「次世代エアモビリティ」とは 空飛ぶクルマの実現に向けた課題と展望
(※本記事は「産総研マガジン」に2024年10月16日付で掲載された記事を、許可を得て掲載しています)
次世代エアモビリティとは?
「次世代エアモビリティ」とは、ジェット機のような内燃機関を使用せず電力とコンピュータ制御技術を活用した小型航空機です。「動力が電動モーターであること」「操縦士のいない自動操縦が可能であること」「垂直離着陸が可能であること」が次世代エアモビリティを定義する条件として共有されています。社会実装には垂直離着陸技術の向上、長時間の飛行が可能な軽量高密度バッテリーの開発、自動運転の信頼性の向上などの課題解決が不可欠です。将来的には有人での都市内・都市間の移動、郊外や離島・山間部における移動、観光・エンターテインメント、救急医療用輸送、荷物輸送といった用途での運航が期待されています。

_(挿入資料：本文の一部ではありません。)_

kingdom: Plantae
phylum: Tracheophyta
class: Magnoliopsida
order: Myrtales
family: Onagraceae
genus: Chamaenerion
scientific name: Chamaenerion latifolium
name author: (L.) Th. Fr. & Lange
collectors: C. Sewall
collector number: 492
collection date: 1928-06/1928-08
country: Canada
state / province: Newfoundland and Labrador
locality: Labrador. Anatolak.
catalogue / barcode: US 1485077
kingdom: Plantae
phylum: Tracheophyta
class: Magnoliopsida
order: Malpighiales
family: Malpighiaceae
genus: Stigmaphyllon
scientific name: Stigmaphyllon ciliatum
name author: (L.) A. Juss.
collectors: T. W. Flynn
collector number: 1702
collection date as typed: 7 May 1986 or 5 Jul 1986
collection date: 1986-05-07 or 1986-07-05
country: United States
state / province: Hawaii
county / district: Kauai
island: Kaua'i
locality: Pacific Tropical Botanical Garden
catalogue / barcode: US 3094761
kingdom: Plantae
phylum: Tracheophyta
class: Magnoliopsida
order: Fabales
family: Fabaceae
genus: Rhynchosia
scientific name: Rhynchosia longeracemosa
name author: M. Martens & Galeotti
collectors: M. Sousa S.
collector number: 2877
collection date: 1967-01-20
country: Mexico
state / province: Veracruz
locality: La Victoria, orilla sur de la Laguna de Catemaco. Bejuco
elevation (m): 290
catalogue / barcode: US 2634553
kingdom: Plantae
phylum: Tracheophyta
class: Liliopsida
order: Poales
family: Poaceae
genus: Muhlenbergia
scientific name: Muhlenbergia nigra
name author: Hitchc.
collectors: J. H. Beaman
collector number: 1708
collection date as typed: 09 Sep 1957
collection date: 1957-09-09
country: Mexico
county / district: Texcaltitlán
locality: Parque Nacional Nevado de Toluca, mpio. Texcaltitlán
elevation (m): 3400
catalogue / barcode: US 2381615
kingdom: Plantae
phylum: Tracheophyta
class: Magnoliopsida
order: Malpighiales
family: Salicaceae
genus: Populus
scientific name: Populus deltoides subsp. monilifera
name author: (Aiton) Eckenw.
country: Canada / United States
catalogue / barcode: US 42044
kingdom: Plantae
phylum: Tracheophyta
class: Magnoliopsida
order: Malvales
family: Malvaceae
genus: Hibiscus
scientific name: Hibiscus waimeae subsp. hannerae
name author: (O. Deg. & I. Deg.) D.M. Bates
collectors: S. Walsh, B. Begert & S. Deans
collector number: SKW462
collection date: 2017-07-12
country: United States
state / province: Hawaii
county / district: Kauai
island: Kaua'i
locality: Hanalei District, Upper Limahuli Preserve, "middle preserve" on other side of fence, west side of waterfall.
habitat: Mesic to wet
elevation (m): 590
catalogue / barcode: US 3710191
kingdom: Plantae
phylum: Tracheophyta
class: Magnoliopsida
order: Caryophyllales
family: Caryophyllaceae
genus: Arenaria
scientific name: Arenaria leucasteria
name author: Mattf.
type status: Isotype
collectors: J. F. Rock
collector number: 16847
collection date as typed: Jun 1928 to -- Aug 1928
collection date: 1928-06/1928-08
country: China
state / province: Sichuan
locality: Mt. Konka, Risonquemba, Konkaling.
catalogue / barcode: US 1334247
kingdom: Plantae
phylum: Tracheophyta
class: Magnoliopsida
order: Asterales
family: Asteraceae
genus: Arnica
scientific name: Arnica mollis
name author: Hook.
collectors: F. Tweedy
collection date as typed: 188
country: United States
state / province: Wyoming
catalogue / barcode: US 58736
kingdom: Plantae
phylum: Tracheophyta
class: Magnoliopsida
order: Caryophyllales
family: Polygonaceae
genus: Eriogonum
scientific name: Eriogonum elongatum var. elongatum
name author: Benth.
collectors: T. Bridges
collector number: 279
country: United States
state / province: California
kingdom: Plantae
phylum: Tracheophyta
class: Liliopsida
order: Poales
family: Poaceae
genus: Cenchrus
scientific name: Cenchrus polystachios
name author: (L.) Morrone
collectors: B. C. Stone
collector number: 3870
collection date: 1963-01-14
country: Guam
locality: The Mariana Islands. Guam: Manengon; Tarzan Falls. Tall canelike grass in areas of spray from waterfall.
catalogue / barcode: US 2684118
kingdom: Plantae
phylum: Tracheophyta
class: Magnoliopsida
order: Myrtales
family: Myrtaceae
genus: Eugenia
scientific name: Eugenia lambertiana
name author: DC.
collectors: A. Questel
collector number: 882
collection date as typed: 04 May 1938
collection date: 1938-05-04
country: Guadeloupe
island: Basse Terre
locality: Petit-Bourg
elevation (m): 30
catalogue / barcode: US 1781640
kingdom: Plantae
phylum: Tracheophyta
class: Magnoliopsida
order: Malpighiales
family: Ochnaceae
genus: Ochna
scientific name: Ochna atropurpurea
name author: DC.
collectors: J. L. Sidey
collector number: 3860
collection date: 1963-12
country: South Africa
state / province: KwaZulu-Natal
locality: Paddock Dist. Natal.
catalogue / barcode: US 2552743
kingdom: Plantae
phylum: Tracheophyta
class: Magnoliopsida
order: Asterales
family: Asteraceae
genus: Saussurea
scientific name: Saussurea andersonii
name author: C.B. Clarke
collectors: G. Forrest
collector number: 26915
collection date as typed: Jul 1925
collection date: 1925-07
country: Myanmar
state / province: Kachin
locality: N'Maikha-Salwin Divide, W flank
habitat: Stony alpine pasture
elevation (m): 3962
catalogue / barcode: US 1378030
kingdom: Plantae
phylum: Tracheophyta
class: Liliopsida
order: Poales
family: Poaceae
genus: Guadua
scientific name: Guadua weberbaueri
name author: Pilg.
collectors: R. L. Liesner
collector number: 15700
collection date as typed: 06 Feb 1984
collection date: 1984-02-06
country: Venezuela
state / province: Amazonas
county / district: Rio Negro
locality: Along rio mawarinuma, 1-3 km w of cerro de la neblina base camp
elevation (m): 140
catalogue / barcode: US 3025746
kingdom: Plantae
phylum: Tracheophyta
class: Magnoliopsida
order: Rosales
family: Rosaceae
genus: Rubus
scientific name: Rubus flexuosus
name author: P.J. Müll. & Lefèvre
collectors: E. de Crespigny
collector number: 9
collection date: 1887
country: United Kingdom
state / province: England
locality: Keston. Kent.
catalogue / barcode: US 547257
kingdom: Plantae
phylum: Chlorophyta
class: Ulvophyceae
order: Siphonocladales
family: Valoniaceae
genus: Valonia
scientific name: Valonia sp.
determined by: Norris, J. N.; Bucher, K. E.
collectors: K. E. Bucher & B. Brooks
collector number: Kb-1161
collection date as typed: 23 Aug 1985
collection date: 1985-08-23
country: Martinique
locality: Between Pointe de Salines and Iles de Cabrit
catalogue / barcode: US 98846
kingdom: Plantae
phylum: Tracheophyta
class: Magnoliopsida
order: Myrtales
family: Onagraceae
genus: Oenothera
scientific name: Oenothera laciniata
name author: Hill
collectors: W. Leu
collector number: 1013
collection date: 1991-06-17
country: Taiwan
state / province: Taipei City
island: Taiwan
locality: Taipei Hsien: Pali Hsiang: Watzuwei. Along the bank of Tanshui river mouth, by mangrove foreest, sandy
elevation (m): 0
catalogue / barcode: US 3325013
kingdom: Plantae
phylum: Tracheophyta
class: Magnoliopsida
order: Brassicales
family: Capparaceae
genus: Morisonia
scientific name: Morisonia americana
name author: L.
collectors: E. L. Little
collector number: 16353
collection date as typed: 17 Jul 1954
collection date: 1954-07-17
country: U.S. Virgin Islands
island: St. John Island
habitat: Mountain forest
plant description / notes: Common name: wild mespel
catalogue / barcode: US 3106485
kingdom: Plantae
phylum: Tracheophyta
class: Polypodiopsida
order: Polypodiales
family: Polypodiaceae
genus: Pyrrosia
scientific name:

電力とコンピュータ制御技術を活用した“乗り物”が市街地を行き交う日常の実現には、安全性の確保が最優先課題です。そのためのさまざまな技術開発や制度整備に、各国が官民を挙げて取り組んでいます。一部の国では商用化まで進んでおり、国内でも実証飛行の段階まで来ています。「次世代エアモビリティ」の社会実装の今と、これからの展望をインダストリアルCPS研究センター フィールドロボティクス研究チームの岩田拡也主任研究員に聞きました。
次世代エアモビリティとは何か?
次世代エアモビリティ、いわゆる「空飛ぶクルマ」は100年以上前から、未来の都市像のなかに描かれてきました。近年ではコンピュータ制御技術が発展し、ドローンと呼ばれる小型無人航空機が普及するにつれて、人が搭乗できる次世代エアモビリティの実現も近づいています。次世代エアモビリティの明確な定義はありませんが、要素として「動力が電動モーターであること」「操縦士のいない自動操縦が可能であること」「垂直離着陸が可能であること」という3つを満たすということが共有されています。
次世代エアモビリティが従来の航空機と異なる点としては、まず動力がジェット機などのように内燃機関を使わず電気であることが挙げられます。電気を使うことで、モーターの回転数の変化速度が桁違いに速くなります。それにより複数のプロペラを組み合わせて回転数を変えて姿勢を制御したり、運航経路を制御できるようになりました。また、内燃機関よりエネルギー効率が良く 、排出する二酸化炭素を低減することで環境負荷を抑えられるメリットもあります。ほかにも、垂直離着陸ができるようになれば、滑走路を必要とするジェット機と比べて広い空港が不要となります。複数の小さなプロペラを使うと、騒音の低減にもつながります。これらが実現できることで、これまでジェット機が入りにくかった市街地の近くでの運用も可能になる条件がそろってきました。
次世代エアモビリティの実現に向けた課題と現状
次世代エアモビリティは、都市内・都市間の移動、郊外や離島・山間部における移動、観光・エンターテインメント、救急医療用輸送、荷物輸送といった用途が期待されています。現在の日本は、試験飛行や実証飛行を行うフェーズ0にあり、アメリカや欧州(ドイツ、フランス、イギリス)、オーストラリア、ドバイなども同様の状況です。中国は運航密度の低い状況での商用運航を開始するフェーズ1に進んでいると言われています。
フェーズ1の商用運航に向けた一番の技術的な課題は垂直離着陸です。現在は軍用機でしか実用化されていない技術であり、民間機の認証をクリアする航空機はありません。難しさの理由は、垂直に飛び上がる機構と水平に飛行する機構を切り替える間に、「ギャップ領域」が存在すること。民間機の認証を得るには、このギャップ領域を極限まで短くして安全性を高めることが不可欠です。また、長時間の飛行が可能な全固体軽量高密度バッテリー(バイポーラ型)の開発、風洞試験による自動運転の信頼性の向上なども課題として挙げられています。